WHAT IS NEEDED ▸
Required from the data below: the exact lines starting at the line containing "middle tip: (27, 11)" and ending at the line containing "thumb tip: (262, 201)", with both ends kept and all pictures dropped.

DATASET RECORDS ▸
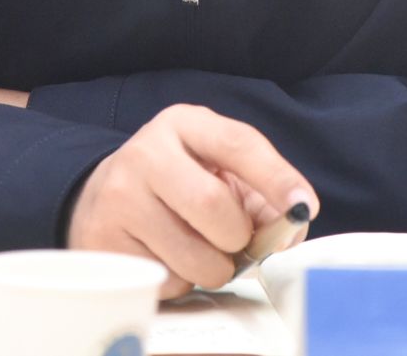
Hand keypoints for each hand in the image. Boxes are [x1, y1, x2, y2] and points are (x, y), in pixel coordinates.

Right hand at [66, 104, 316, 298]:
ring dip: (214, 268)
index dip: (276, 177)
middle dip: (238, 237)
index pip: (237, 143)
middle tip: (234, 241)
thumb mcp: (216, 170)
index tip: (303, 206)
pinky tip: (167, 259)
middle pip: (214, 206)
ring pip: (194, 256)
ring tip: (199, 251)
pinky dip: (182, 282)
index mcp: (182, 124)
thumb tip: (290, 231)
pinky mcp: (103, 241)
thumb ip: (262, 196)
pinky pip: (167, 281)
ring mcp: (118, 197)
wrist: (105, 198)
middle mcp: (145, 153)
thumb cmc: (178, 186)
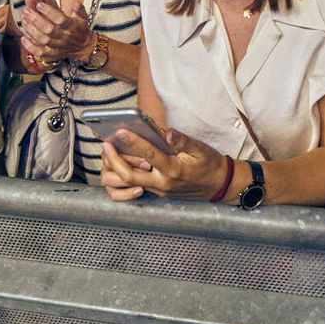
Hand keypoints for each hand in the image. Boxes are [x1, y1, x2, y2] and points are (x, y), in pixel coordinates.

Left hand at [18, 0, 94, 64]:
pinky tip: (23, 38)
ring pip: (42, 40)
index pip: (60, 19)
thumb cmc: (80, 28)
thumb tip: (76, 4)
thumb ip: (79, 9)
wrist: (83, 46)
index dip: (49, 11)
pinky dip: (30, 46)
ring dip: (31, 30)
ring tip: (24, 20)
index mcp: (72, 26)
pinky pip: (40, 52)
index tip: (39, 4)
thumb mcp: (83, 16)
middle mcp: (64, 37)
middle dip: (36, 19)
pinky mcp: (52, 53)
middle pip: (49, 29)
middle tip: (27, 11)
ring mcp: (57, 46)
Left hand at [100, 126, 230, 201]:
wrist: (219, 186)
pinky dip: (126, 174)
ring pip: (129, 184)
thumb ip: (183, 141)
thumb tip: (168, 132)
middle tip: (106, 144)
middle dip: (114, 160)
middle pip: (130, 176)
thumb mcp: (201, 149)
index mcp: (174, 170)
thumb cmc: (210, 164)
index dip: (134, 142)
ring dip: (116, 170)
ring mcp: (159, 190)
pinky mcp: (158, 193)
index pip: (149, 155)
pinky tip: (121, 161)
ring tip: (110, 153)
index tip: (121, 131)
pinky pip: (136, 185)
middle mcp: (163, 183)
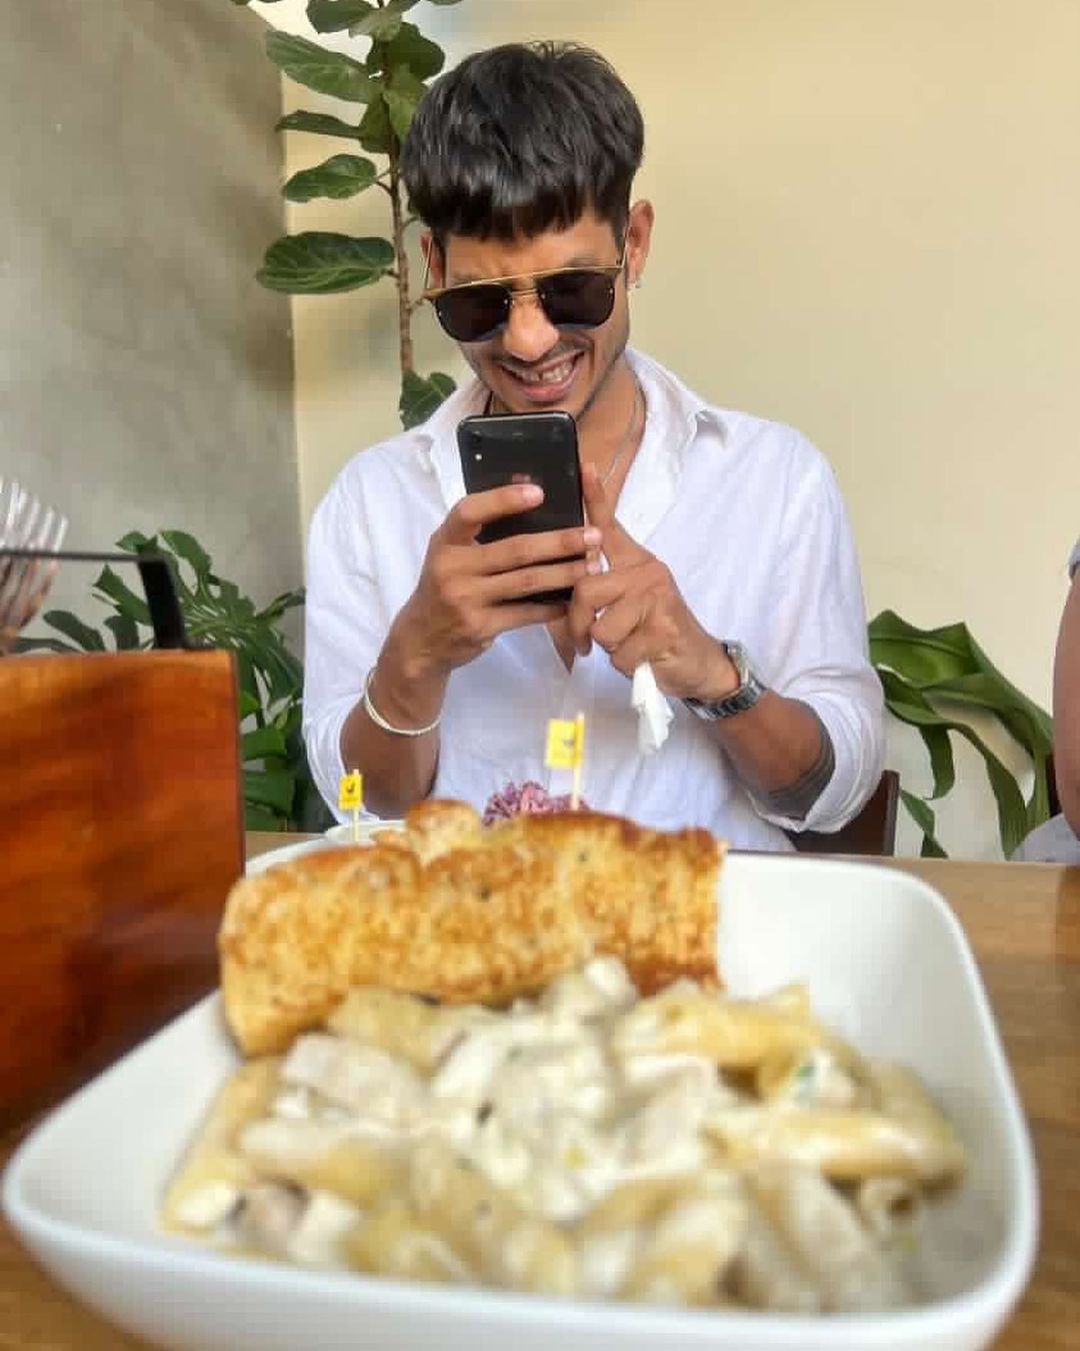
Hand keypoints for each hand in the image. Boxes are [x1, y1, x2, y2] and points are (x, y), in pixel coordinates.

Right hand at [388, 482, 601, 680]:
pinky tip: (573, 598)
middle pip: (514, 550)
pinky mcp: (479, 627)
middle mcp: (451, 568)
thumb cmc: (446, 584)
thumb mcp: (452, 552)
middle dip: (559, 542)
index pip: (470, 511)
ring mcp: (465, 599)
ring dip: (564, 573)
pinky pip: (525, 614)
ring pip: (526, 582)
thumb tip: (527, 481)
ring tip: (593, 565)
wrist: (421, 639)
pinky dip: (552, 606)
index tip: (540, 492)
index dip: (503, 499)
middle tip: (593, 536)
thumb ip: (482, 526)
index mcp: (445, 541)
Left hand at [567, 464, 736, 701]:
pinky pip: (619, 653)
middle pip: (586, 590)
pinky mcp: (663, 629)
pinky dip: (626, 666)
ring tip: (629, 646)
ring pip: (602, 628)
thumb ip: (606, 587)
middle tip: (584, 643)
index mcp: (637, 562)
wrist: (700, 662)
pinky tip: (644, 659)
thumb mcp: (633, 602)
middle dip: (578, 625)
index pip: (611, 526)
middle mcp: (648, 572)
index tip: (585, 468)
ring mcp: (658, 598)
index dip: (596, 498)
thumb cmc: (657, 633)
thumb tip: (569, 579)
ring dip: (609, 649)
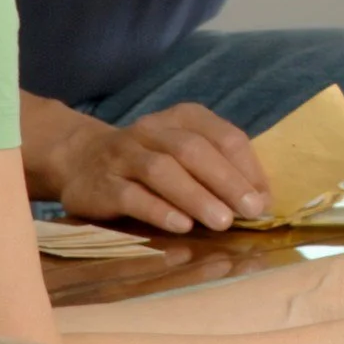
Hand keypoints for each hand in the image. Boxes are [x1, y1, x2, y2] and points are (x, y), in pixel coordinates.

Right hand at [38, 103, 267, 233]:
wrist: (80, 160)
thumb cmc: (149, 162)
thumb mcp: (185, 155)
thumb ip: (221, 171)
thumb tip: (262, 201)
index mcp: (183, 118)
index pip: (223, 137)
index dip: (247, 168)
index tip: (264, 200)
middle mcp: (153, 130)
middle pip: (194, 150)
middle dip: (226, 181)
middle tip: (250, 210)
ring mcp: (124, 156)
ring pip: (162, 170)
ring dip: (196, 196)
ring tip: (222, 222)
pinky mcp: (102, 185)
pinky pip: (132, 195)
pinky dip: (158, 210)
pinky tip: (180, 225)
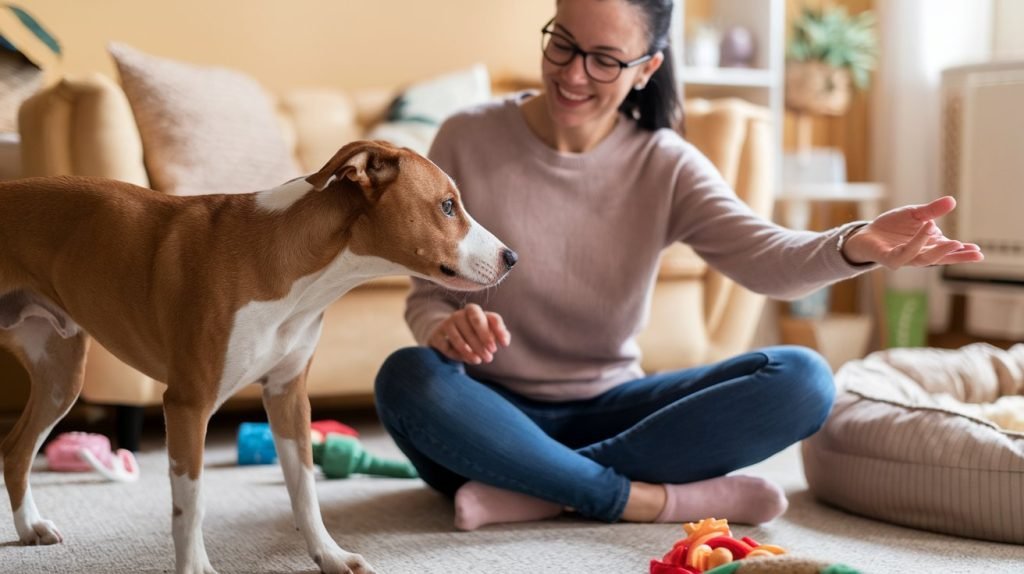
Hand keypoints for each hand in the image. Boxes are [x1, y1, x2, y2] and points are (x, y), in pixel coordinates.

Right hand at [428, 304, 509, 363]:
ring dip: (469, 350)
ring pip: (459, 336)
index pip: (491, 317)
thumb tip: (505, 341)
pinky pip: (445, 345)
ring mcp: (447, 323)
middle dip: (484, 339)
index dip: (499, 330)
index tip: (504, 345)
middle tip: (490, 356)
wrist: (444, 336)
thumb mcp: (487, 332)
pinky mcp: (436, 335)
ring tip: (478, 360)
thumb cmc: (472, 334)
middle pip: (476, 322)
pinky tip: (464, 359)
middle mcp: (460, 314)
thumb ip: (500, 334)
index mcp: (476, 311)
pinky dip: (455, 354)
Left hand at [841, 196, 983, 269]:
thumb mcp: (915, 214)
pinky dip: (916, 243)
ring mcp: (904, 258)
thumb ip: (932, 210)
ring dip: (939, 250)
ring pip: (923, 258)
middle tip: (974, 251)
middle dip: (956, 255)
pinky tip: (926, 229)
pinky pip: (903, 253)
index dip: (963, 253)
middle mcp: (919, 255)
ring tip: (954, 242)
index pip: (948, 252)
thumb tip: (952, 201)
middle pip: (940, 259)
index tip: (979, 252)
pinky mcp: (889, 258)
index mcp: (929, 246)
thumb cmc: (893, 227)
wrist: (866, 234)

SOLVED EXERCISE ▸
middle tip: (27, 11)
ring mcp: (57, 46)
Left hand at [100, 126, 230, 201]:
wrist: (219, 186)
pinky dip: (126, 174)
ring pip: (129, 184)
thumb ip: (183, 141)
thumb tip: (168, 132)
middle tip: (106, 144)
middle dip: (114, 160)
middle pip: (130, 176)
thumb mcp: (201, 149)
index mcp: (174, 170)
thumb cmc: (210, 164)
index dip: (134, 142)
ring dip: (116, 170)
ring mcp: (159, 190)
pinky mcp: (158, 193)
index pip: (149, 155)
pinky tip: (121, 161)
ring tip: (110, 153)
index tip: (121, 131)
pinky pip: (136, 185)
middle mcp: (163, 183)
Hand keypoints for each hand in the image. Boxes are [x1, y1, x2, y2] and points are (x, y), in pixel coordinates.

Right hand at [388, 482, 601, 680]:
pinky tip: (573, 598)
middle pip: (514, 550)
pinky mcp: (479, 627)
middle mcp: (451, 568)
thumb cmc: (446, 584)
thumb mcp: (452, 552)
middle dip: (559, 542)
index pip: (470, 511)
ring mcp: (465, 599)
ring dip: (564, 573)
pinky pip: (525, 614)
ring pip: (526, 582)
thumb tip: (527, 481)
ring tip: (593, 565)
wrist: (421, 639)
pinky dip: (552, 606)
index tip: (540, 492)
index dip: (503, 499)
middle tip: (593, 536)
thumb ip: (482, 526)
index mcp: (445, 541)
Left hand at [567, 464, 736, 701]:
pinky pip: (619, 653)
middle pip: (586, 590)
pinky mcp: (663, 629)
pinky dip: (626, 666)
ring tip: (629, 646)
ring pip: (602, 628)
thumb ip: (606, 587)
middle tip: (584, 643)
index mcp: (637, 562)
wrist: (700, 662)
pinky tip: (644, 659)
thumb mcp: (633, 602)
middle dip: (578, 625)
index pip: (611, 526)
middle mcp: (648, 572)
index tip: (585, 468)
ring mcp: (658, 598)
index dip: (596, 498)
thumb cmc: (657, 633)
thumb tip: (569, 579)
ring dip: (609, 649)
Hand keypoints for each hand in the image. Boxes are [x1, y1, x2, y2] and points are (x, y), in pixel coordinates.

Right hand at [38, 103, 267, 233]:
wrist: (80, 160)
thumb cmc: (149, 162)
thumb mcp: (185, 155)
thumb ip: (221, 171)
thumb tip: (262, 201)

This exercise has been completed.